(Document images with source code)
------------------------------------------------------------------------

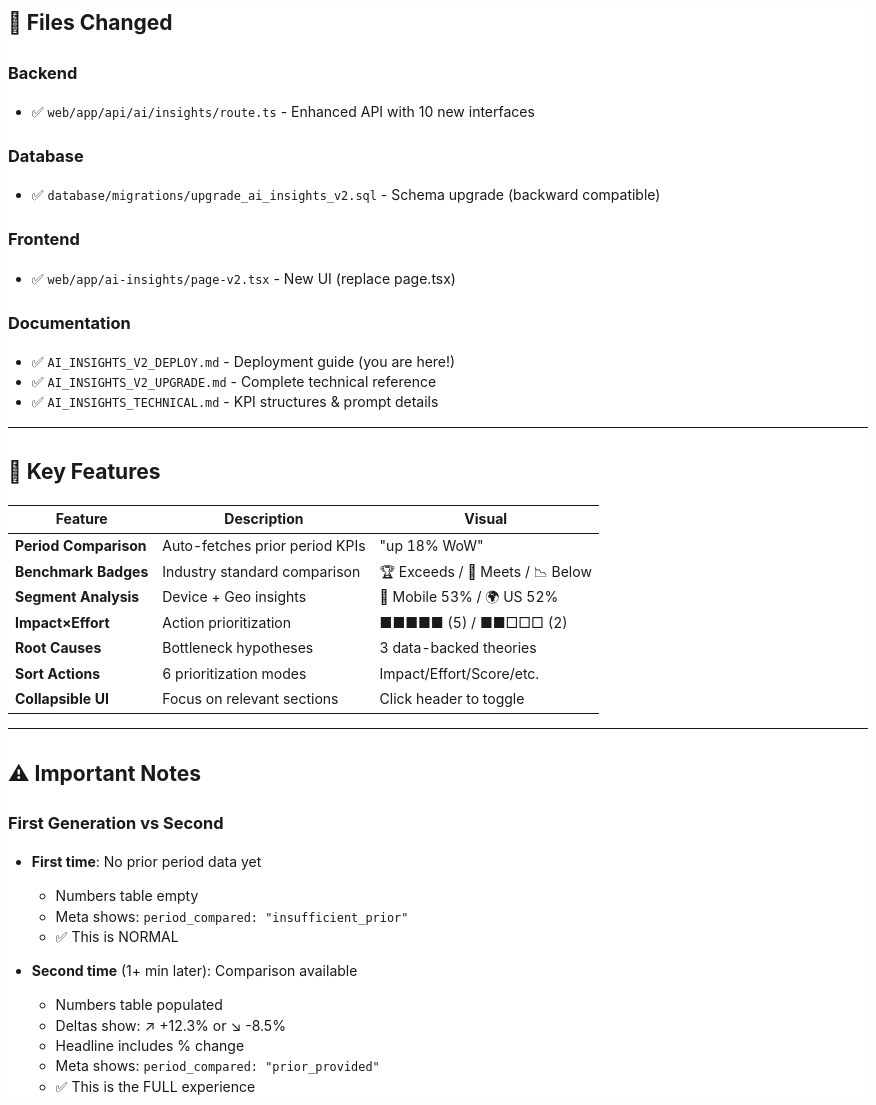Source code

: 
## 📁 Files Changed

### Backend
- ✅ `web/app/api/ai/insights/route.ts` - Enhanced API with 10 new interfaces

### Database
- ✅ `database/migrations/upgrade_ai_insights_v2.sql` - Schema upgrade (backward compatible)

### Frontend
- ✅ `web/app/ai-insights/page-v2.tsx` - New UI (replace page.tsx)

### Documentation
- ✅ `AI_INSIGHTS_V2_DEPLOY.md` - Deployment guide (you are here!)
- ✅ `AI_INSIGHTS_V2_UPGRADE.md` - Complete technical reference
- ✅ `AI_INSIGHTS_TECHNICAL.md` - KPI structures & prompt details

---

## 🎯 Key Features

| Feature | Description | Visual |
|---------|-------------|--------|
| **Period Comparison** | Auto-fetches prior period KPIs | "up 18% WoW" |
| **Benchmark Badges** | Industry standard comparison | 🏆 Exceeds / 🎯 Meets / 📉 Below |
| **Segment Analysis** | Device + Geo insights | 📱 Mobile 53% / 🌍 US 52% |
| **Impact×Effort** | Action prioritization | ■■■■■ (5) / ■■□□□ (2) |
| **Root Causes** | Bottleneck hypotheses | 3 data-backed theories |
| **Sort Actions** | 6 prioritization modes | Impact/Effort/Score/etc. |
| **Collapsible UI** | Focus on relevant sections | Click header to toggle |

---

## ⚠️ Important Notes

### First Generation vs Second
- **First time**: No prior period data yet
  - Numbers table empty
  - Meta shows: `period_compared: "insufficient_prior"`
  - ✅ This is NORMAL

- **Second time** (1+ min later): Comparison available
  - Numbers table populated
  - Deltas show: ↗️ +12.3% or ↘️ -8.5%
  - Headline includes % change
  - Meta shows: `period_compared: "prior_provided"`
  - ✅ This is the FULL experience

------------------------------------------------------------------------

WHAT YOU WILL DO:
Please arrange every line of source text from the items above as a JSON list of strings, one string per line, with blank lines skipped and the pictures left out.

RESPONSE:
[
  "Source code",
  ": ",
  "## 📁 Files Changed",
  "### Backend",
  "- ✅ `web/app/api/ai/insights/route.ts` - Enhanced API with 10 new interfaces",
  "### Database",
  "- ✅ `database/migrations/upgrade_ai_insights_v2.sql` - Schema upgrade (backward compatible)",
  "### Frontend",
  "- ✅ `web/app/ai-insights/page-v2.tsx` - New UI (replace page.tsx)",
  "### Documentation",
  "- ✅ `AI_INSIGHTS_V2_DEPLOY.md` - Deployment guide (you are here!)",
  "- ✅ `AI_INSIGHTS_V2_UPGRADE.md` - Complete technical reference",
  "- ✅ `AI_INSIGHTS_TECHNICAL.md` - KPI structures & prompt details",
  "---",
  "## 🎯 Key Features",
  "| Feature | Description | Visual |",
  "|---------|-------------|--------|",
  "| **Period Comparison** | Auto-fetches prior period KPIs | \"up 18% WoW\" |",
  "| **Benchmark Badges** | Industry standard comparison | 🏆 Exceeds / 🎯 Meets / 📉 Below |",
  "| **Segment Analysis** | Device + Geo insights | 📱 Mobile 53% / 🌍 US 52% |",
  "| **Impact×Effort** | Action prioritization | ■■■■■ (5) / ■■□□□ (2) |",
  "| **Root Causes** | Bottleneck hypotheses | 3 data-backed theories |",
  "| **Sort Actions** | 6 prioritization modes | Impact/Effort/Score/etc. |",
  "| **Collapsible UI** | Focus on relevant sections | Click header to toggle |",
  "---",
  "## ⚠️ Important Notes",
  "### First Generation vs Second",
  "- **First time**: No prior period data yet",
  "  - Numbers table empty",
  "  - Meta shows: `period_compared: \"insufficient_prior\"`",
  "  - ✅ This is NORMAL",
  "- **Second time** (1+ min later): Comparison available",
  "  - Numbers table populated",
  "  - Deltas show: ↗️ +12.3% or ↘️ -8.5%",
  "  - Headline includes % change",
  "  - Meta shows: `period_compared: \"prior_provided\"`",
  "  - ✅ This is the FULL experience"
]